Durant ses 68 ans, il a fait de sa vie un cadeau pour les autres en restant lui-même. Il a servi l'humanité sans la nuire. Il a influencé sans dénaturer. Un leader et un avant-gardiste loin de ces tintamarres de certains marabouts et hommes politiques qui n'existent que par le verbe et les réseaux sociaux. Cette révolution spirituelle et temporelle était l’œuvre d’un homme : Babacar Mbow. Un baay faal bien loin des clichés, dreadlocks, calebasses et ‘’zikr’’ à tout bout de champ.
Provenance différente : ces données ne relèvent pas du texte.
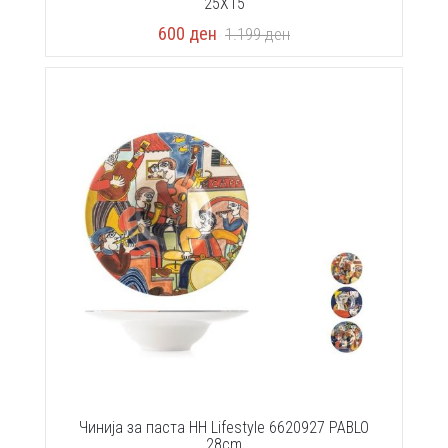
25X15
600
ден
1.199
ден
Чинија за паста HH Lifestyle 6620927 PABLO
28cm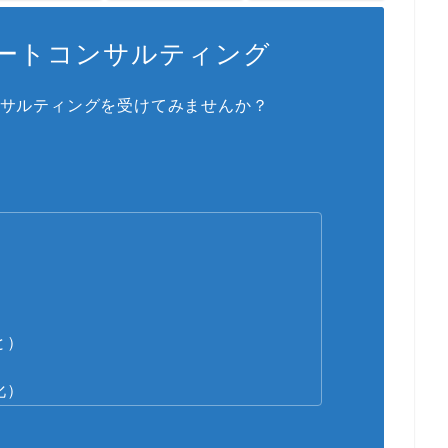
ートコンサルティング
サルティングを受けてみませんか？
と）
化）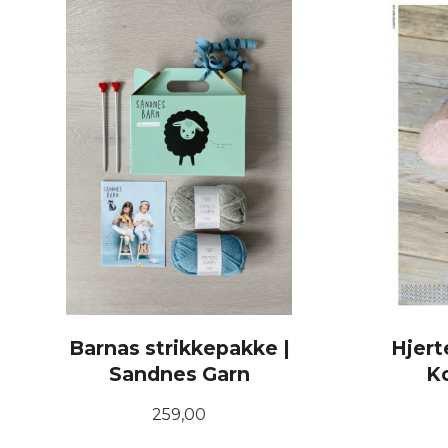
Barnas strikkepakke |
Hjert
Sandnes Garn
K
Pris
259,00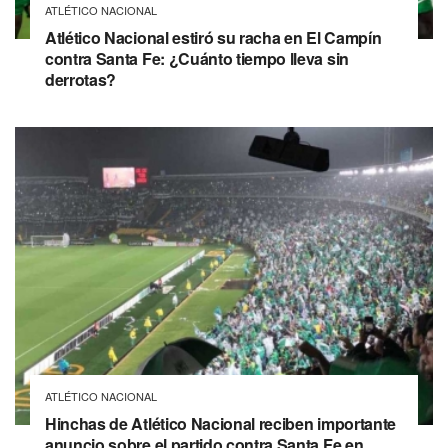
ATLÉTICO NACIONAL
Atlético Nacional estiró su racha en El Campín
contra Santa Fe: ¿Cuánto tiempo lleva sin
derrotas?
ATLÉTICO NACIONAL
Hinchas de Atlético Nacional reciben importante
anuncio sobre el partido contra Santa Fe en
Cet adepte de Mame Cheikh Ibra Fall, illustre guide des baay faal, avait lui opté pour la spiritualité et le développement responsable de sa communauté.

Depuis le sol de Mbacké Kadior où il repose désormais, son legs matériel et spirituel résonne encore dans tout le Baol.
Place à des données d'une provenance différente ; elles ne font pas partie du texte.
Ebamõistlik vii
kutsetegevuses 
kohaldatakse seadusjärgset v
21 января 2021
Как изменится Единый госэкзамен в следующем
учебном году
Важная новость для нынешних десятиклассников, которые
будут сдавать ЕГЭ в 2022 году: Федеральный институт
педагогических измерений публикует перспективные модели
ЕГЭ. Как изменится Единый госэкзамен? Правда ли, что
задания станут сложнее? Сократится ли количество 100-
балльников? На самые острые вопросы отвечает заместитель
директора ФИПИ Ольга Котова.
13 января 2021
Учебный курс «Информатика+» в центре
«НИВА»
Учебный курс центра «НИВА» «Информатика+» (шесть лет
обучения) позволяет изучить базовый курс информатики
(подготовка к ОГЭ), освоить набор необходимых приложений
Depuis son installation à Ndem au cœur du Baol en 1985, il a radicalement métamorphosé cette bourgade. Cet écologiste avant l’heure a développé à Ndem, un village situé à 11 km de Bambey au cœur de sa communauté baay faal, un éco-village qui accueille une entreprise artisanale et un marché.  À l’initiative de l’ONG de Ndem dont il a assuré la présidence, il a aussi mis en œuvre divers projets autour de sept axes : hydraulique, santé, éducation, agricole, microcrédit, énergie, création d'emplois ont amélioré les conditions de vie de la cette population de 500 habitants.

Cet enfant du quartier de Médina à Dakar, qui a fait des études en France où il a rencontré sa femme Sokhna Aïcha, a su devenir ‘’Djewerine’’ (chef des disciples en français) chez les baay faal qui l’ont toujours fasciné. Il s’engage corps et âme dans cette voie de sacerdoce et de service à côté de son mentor et guide spirituel le khalife général des baay faal, Serigne Cheikh Dieumbe Fall.
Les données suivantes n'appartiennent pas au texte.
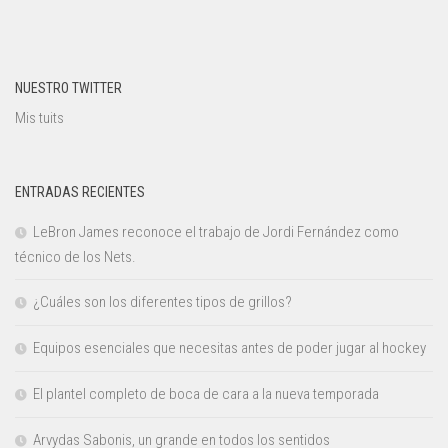
NUESTRO TWITTER
Mis tuits
ENTRADAS RECIENTES
LeBron James reconoce el trabajo de Jordi Fernández como
técnico de los Nets.
¿Cuáles son los diferentes tipos de grillos?
Equipos esenciales que necesitas antes de poder jugar al hockey
El plantel completo de boca de cara a la nueva temporada
Arvydas Sabonis, un grande en todos los sentidos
Proche de l’islamologue suisse Tariq Ramadan

Ce modèle économique et de société s’articule autour de l'entreprise artisanale Les ateliers de Maam Samba, qui a joué un rôle considérable dans la création d'emplois et la lutte contre l'exode rural des villages environnants, comme en témoigne Lamine Mandiang, un des habitants et responsable de l'auberge solidaire. C’est en juin 2014, lors de notre séjour rural des étudiants du Cesti, que nous avons fait la rencontre de cet homme affable, joyeux et toujours prompt à engager des discussions autour de la spiritualité et de la philosophie. Cet amour de la sagesse et du gout de la réflexion autour l’islam lui permettra de gagner le respect et l’amitié de l’islamologue suisse Tariq Ramadan. ‘’Je fais partie de ceux qui ont influencé Tariq Ramadan à ses débuts en Suisse. C’est un vrai intellectuel. Il est venu ici à plusieurs reprises’’, nous avait-il confié.

Ce dernier lui a rendu un vibrant hommage sur les réseaux sociaux. Il a laissé ses empreintes à vie dans ce bas monde, comme le qualifie son ami Tariq Ramadan. ‘’Sa vie n’avait qu’une adoration, une qibla, une destination. J’étais jeune et dans le Sahel, à Ndem, au Sénégal, assis à côté de lui, il m’a enseigné à communiquer dans le silence et à me rappeler que le temps ne se compte pas en heures, mais en confiance et en amour’’, avait déclaré le philosophe helvète. Les deux hommes et leurs familles entretenaient de très bonnes relations, à en croire Fallou Mbao qui est un des fils de feu Babacar Mbao.

L’alliage spiritualité et travail, recette du succès de Ndem

Pragmatique et très ouvert à la discussion sur les questions mystiques, il était loin de cet absolutisme et ce dogmatisme qui mal interprétaient l’islam. Sa conception du baay faal reposait sur l’esprit du travail et de l’éducation. Cette influence lui avait permis de faire convertir des dizaines d’Occidentaux à la religion musulmane, entraînant un métissage exceptionnel à Ndem. Français, Britanniques, Suisses et Américains membres de cette ‘’confrérie soufie’’ rythmaient parfois par les ‘’zikr’’ (chants religieux) ou par des débats métaphysiques le village.

Après le déclic de Ndem, direction Mbacké Kadjor en 2015 où il repose depuis le vendredi 1er mars 2024.  Il était missionné par le khalife général des baay faal, Serigne Cheikh Dieumbe Fall, à redonner vie à l'ancien site de pèlerinage de Mbacké Kadior (lieu de rencontre de Cheikh Amadou Bamba - fondateur du mouridisme - et de Cheikh Ibra Fall - fondateur de la confrérie baay faal). Serigne Babacar Mbow avait mis toute l'expérience de 30 années de développement communautaire à Ndem au service d'un nouveau projet pour "revaloriser le patrimoine du mouridisme".